Kempf, who was participating in his second consecutive tribute run, is one of about 50 Marines and sailors who will jog the Barton Field track nonstop for 10 days to honor the more than 1,500 Marines and Navy personnel who have lost their lives in Iraq and Afghanistan.
The event began at 10:15 a.m. Tuesday with the commanding officer of the Fort Gordon Marine Corps Detachment ordering that 21 rounds of ammunition be delivered to the firing detail.
As each runner completes his or her lap, the 21 rounds will be passed on to the next sprinter until 1,500 miles – the distance from Augusta to El Paso, Texas – are reached in honor all fallen Marines and sailors who died in “defiance of tyranny,” Gunnery Sgt. Matthew Grenz said during the tribute’s opening remarks.
Though many Marines said the tribute is essentially an extension of the blisters, sores and sweat they endure in physical training, Grenz said the run is an event marked by “great sorrow and happiness, pain and joy, and heroism and brotherhood” shown in honor of the men and women who came before them.
“Today, we will run for them,” Grenz said. “We will run in the heat of the Georgia sun and in the darkness of the autumn night.
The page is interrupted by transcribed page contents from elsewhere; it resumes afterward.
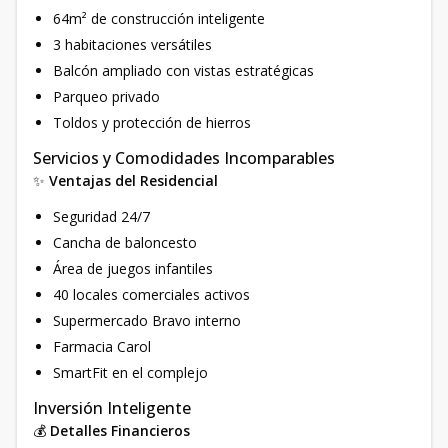
64m² de construcción inteligente
3 habitaciones versátiles
Balcón ampliado con vistas estratégicas
Parqueo privado
Toldos y protección de hierros
Servicios y Comodidades Incomparables
✨
Ventajas del Residencial
Seguridad 24/7
Cancha de baloncesto
Área de juegos infantiles
40 locales comerciales activos
Supermercado Bravo interno
Farmacia Carol
SmartFit en el complejo
Inversión Inteligente
💰
Detalles Financieros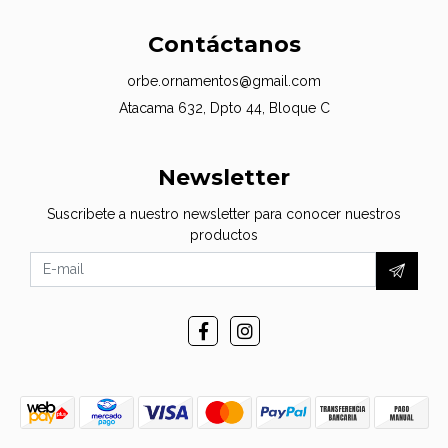
Contáctanos
orbe.ornamentos@gmail.com
Atacama 632, Dpto 44, Bloque C
Newsletter
Suscribete a nuestro newsletter para conocer nuestros
productos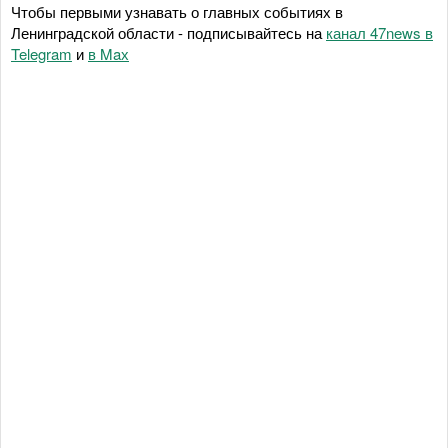
Чтобы первыми узнавать о главных событиях в
Ленинградской области - подписывайтесь на
канал 47news в
Telegram
и
в Maх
For the next 10 days, we will run through the dust, wind, rain and mud with heavy thoughts and heavy hearts.”
The list of the fallen kept at Fort Gordon spans a dozen binders, each filled with hundreds of pages of Marines and sailors ranging in age from 18 to 45 who came from all 50 states and U.S. territories.
Grenz said many had spouses and children.
Two were from the local area: Augusta Navy Petty Officer 1st Class Michael A. Jordan, 35, of Destroyer Squadron 50 in Manama, Bahrain; and Aiken Cpl. Matthew V. Dillon, 25, of Marine Wing Support Squadron 373 in San Diego.
They died during the Iraq War, Jordan on Jan. 13, 2006, and Dillon on Dec. 11, 2006.
Fort Gordon Sgt. Jeffrey Veit and said the reason he joined the Marines in 2007 was Cpl. Peter Giannopoulos, 22. Giannopoulos, a native of the Chicago area like Veit, was killed in combat in Iraq on Nov. 11, 2004, when enemy forces opened fired.
Veit said he read of Giannopoulos’ death, and that it changed his life.
“He had a similar story,” Veit said. “Seeing someone like me in the news really put why I needed to serve into perspective for me.”
The final tribute lap will be run at 7 a.m. on Nov. 7, by the entire group of Marines and sailors who participated in the event, plus supporting Fort Gordon military units and commanders.
The tribute will conclude when the 21 rounds are handed to the firing detail, and the 21-gun salute is rendered.
Veit, an instructor of satellite communications at Fort Gordon, said he will be there to the end of his fourth tribute run.
“It could’ve been me,” he said of Giannopoulos. “Now, I must dedicate myself to his sacrifice.”